Forgive me, I don't mean to have a go at you at all. I am just curious about one thing. Why were you glad to have avoided a cesarian even at the cost of taking a risk? I happen to know that ventouse and forceps pose a much bigger risk to the baby. Why would you be willing to let them try that and not a cesarian?
God forbid if you had needed a cesarian. You would have had to recover for all practical purposes from a vaginal birth and a cesarian. That sounds like a potential disaster.
Wantstobeaman - the reason I was glad?
I had a broken ankle at the time and was on crutches. I had already spent several weeks out of action and had orthopaedic surgery at 34weeks pregnant. There would have been no way I could have used crutches with a CS wound, so would probably have been confined to the sofabed with a commode (toilet is upstairs).
Had I ended up with a CS, of course, I would have just had to deal with it. DS1 had taken very badly to me being incapacitated with the broken ankle, so goodness knows how he would have coped with me recovering from a cs on top of all of that.
As it turned out, had it not been for the broken ankle, I would have been up and about, doing the school run etc after a week.
Hi, I gave birth to my DD 4 weeks ago tomorrow.
This was a VBAC, I was given an epidural due to the fact that I was getting alot of pain in my scar which was preventing me from pushing properly. I was montiored closely, and taken to theatre as they thought I would need another CS, but when we got to theatre she was too far down the canal and was facing sideways so I ended up having forceps, which was on my strongly wish to avoid list, but she was distressed and they wanted her out quickly.
A Vbac carries far far less risks to both mother and baby than a c section!
I'm hoping to vbac this time - luckily my hospital no longer insists on a cannula (yay) but does want cfm. I really really don't want this but seem to keep reading conflicting information as to whether it is necessary or not. THe hospital does have one with "long leads" apparently and they encourage mobility but I remember how hard it was to get a trace last time and really don't want to end up on my back or everything beind dictated by the machine.
I really want a home birth and there are a lot of hbac advocates, but again Id never forgive myself if I was the 1 in 200 for whom a scar rupture does happen for.
Its a minefield. I'm 32 weeks and still weighing up options...
usingapseudonym I just don't think that's right. It depends what risks you're talking about. For example, the risk of uterine rupture is non-existent for a c-section and significant (though still tiny, as you point out) for a VBAC. Also, think about probabilities. For most women, the chances of a successful VBAC are roughly 70:30. So, there's a 30% chance that you'll be exposed to all the risks of an emergency section anyway (and that's before we take into account the increased risk of a section for those in certain groups). Rationally, we should be taking into account the risks of VBAC AND the risks of 30% of an EMCS when we make the decision (compared to the risks of 100% of and ELCS).

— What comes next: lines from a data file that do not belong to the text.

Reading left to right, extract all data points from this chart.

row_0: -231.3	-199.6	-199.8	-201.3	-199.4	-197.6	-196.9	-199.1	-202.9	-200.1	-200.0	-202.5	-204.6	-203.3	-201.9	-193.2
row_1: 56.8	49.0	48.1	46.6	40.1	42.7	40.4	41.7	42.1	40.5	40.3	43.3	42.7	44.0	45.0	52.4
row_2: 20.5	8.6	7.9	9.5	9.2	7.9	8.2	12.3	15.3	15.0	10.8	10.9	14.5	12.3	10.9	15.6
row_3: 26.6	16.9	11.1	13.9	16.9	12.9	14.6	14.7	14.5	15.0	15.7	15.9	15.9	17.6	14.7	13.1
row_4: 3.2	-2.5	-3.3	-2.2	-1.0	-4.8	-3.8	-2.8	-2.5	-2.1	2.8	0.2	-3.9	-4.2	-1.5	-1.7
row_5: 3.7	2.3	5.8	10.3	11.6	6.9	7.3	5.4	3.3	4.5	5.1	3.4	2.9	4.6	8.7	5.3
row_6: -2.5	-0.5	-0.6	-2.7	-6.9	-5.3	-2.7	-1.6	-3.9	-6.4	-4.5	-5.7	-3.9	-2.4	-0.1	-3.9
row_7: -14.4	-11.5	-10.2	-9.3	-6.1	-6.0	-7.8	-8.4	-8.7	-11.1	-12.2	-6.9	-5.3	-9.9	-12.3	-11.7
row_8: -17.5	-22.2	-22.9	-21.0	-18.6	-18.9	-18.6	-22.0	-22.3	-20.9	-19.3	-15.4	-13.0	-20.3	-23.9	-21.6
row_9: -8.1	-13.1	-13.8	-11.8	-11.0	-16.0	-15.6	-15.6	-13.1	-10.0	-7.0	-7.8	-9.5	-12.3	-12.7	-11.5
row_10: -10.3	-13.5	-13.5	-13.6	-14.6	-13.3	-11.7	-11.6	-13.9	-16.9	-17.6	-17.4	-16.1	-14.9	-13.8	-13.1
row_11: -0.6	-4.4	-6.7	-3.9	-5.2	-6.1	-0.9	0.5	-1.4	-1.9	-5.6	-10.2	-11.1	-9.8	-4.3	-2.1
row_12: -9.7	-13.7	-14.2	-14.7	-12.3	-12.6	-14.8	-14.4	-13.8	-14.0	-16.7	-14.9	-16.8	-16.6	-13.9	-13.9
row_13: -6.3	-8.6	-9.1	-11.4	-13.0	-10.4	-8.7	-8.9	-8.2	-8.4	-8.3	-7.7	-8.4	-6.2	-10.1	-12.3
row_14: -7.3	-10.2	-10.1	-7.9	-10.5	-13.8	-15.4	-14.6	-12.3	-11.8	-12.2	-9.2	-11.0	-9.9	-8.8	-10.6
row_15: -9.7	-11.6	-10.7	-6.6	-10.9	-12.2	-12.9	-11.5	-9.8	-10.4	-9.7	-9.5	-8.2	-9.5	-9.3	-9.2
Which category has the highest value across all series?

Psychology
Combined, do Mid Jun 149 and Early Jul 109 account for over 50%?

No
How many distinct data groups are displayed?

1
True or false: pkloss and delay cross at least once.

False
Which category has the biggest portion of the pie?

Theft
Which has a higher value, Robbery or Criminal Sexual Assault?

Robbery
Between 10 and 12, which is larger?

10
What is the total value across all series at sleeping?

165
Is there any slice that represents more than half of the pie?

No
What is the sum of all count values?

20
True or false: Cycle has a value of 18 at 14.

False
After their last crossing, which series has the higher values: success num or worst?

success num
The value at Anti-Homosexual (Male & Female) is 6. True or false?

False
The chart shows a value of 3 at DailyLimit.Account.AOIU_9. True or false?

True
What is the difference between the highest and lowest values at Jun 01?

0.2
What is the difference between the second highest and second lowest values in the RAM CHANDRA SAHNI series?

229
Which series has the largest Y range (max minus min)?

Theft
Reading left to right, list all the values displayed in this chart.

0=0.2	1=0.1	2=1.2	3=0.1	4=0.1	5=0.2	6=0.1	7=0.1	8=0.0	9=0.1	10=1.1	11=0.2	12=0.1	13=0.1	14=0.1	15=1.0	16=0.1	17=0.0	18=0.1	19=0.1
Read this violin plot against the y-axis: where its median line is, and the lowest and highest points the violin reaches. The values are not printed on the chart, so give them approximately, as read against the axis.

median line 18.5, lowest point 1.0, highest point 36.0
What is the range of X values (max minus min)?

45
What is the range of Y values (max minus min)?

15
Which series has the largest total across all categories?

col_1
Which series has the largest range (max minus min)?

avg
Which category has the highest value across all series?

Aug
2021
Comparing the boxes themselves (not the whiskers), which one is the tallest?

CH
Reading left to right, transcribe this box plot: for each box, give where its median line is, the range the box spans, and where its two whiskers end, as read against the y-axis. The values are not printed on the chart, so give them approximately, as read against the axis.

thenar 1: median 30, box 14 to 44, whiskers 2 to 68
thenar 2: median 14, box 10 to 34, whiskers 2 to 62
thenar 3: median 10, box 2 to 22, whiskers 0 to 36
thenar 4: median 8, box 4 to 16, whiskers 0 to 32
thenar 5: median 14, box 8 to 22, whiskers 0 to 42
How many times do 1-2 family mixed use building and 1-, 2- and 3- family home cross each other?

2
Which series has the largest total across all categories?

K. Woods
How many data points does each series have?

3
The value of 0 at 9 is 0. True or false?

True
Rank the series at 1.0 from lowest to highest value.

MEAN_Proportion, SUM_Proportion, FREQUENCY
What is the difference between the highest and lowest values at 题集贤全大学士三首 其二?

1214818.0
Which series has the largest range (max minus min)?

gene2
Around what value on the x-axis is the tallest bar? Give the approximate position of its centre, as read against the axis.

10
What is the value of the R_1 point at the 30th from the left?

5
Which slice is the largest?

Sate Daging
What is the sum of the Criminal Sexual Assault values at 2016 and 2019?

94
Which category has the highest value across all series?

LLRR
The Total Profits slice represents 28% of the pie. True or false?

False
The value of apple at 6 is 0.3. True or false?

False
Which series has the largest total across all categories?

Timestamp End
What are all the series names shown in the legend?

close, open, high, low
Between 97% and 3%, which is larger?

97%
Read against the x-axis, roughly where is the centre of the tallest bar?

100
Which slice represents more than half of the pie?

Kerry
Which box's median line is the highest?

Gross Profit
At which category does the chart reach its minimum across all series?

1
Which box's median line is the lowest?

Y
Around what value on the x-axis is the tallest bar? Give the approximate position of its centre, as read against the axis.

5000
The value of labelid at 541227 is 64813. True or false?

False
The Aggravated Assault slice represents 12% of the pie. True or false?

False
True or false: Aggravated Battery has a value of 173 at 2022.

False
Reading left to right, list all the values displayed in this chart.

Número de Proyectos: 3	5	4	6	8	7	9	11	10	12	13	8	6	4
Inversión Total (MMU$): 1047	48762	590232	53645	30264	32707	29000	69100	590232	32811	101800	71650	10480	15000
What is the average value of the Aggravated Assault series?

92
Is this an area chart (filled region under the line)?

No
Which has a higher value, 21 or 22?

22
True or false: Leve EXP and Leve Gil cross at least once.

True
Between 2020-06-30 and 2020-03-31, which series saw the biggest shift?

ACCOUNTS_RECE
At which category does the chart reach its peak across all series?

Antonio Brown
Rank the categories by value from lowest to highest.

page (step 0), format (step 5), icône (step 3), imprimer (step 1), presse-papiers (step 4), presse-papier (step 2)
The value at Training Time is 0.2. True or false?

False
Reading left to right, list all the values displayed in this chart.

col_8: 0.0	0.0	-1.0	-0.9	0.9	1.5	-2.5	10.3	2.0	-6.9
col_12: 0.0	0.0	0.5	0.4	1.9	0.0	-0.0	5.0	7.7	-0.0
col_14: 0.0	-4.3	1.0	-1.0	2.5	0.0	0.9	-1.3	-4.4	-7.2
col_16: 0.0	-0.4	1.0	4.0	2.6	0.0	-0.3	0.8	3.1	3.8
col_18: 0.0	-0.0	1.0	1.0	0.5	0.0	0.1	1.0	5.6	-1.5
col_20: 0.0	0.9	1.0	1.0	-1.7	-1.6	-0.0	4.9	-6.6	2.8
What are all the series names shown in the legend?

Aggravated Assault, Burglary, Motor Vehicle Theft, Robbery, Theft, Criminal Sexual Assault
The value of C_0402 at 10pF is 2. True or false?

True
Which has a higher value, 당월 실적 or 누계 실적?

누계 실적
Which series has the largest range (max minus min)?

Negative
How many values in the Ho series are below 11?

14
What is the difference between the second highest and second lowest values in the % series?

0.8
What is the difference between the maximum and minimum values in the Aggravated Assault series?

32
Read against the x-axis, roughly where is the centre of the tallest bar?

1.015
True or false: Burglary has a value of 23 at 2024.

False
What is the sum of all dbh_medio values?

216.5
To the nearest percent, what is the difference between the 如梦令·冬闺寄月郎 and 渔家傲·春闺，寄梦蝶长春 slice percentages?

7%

Having said all THAT... I just don't think the data is good enough to make these decisions on. For a start, it's all observational (not experimental) data. That means that unobserved or unrecorded differences between the mothers and their babies could be contributing to the outcome. To see what I mean, think about the possible reasons for an EMCS in the first place. The studies find that a previous EMCS for shoulder dystocia increases the chances that a VBAC will fail. Suppose there's some other condition which also increases the chances of failure, but which is not identified or recorded in the data? It's not as daft an idea as you'd think - it's why trials/experimental data is preferred in general.
I make myself crazy with this stuff... I'm just really glad to hear that there are others who aren't confident in refusing CFM.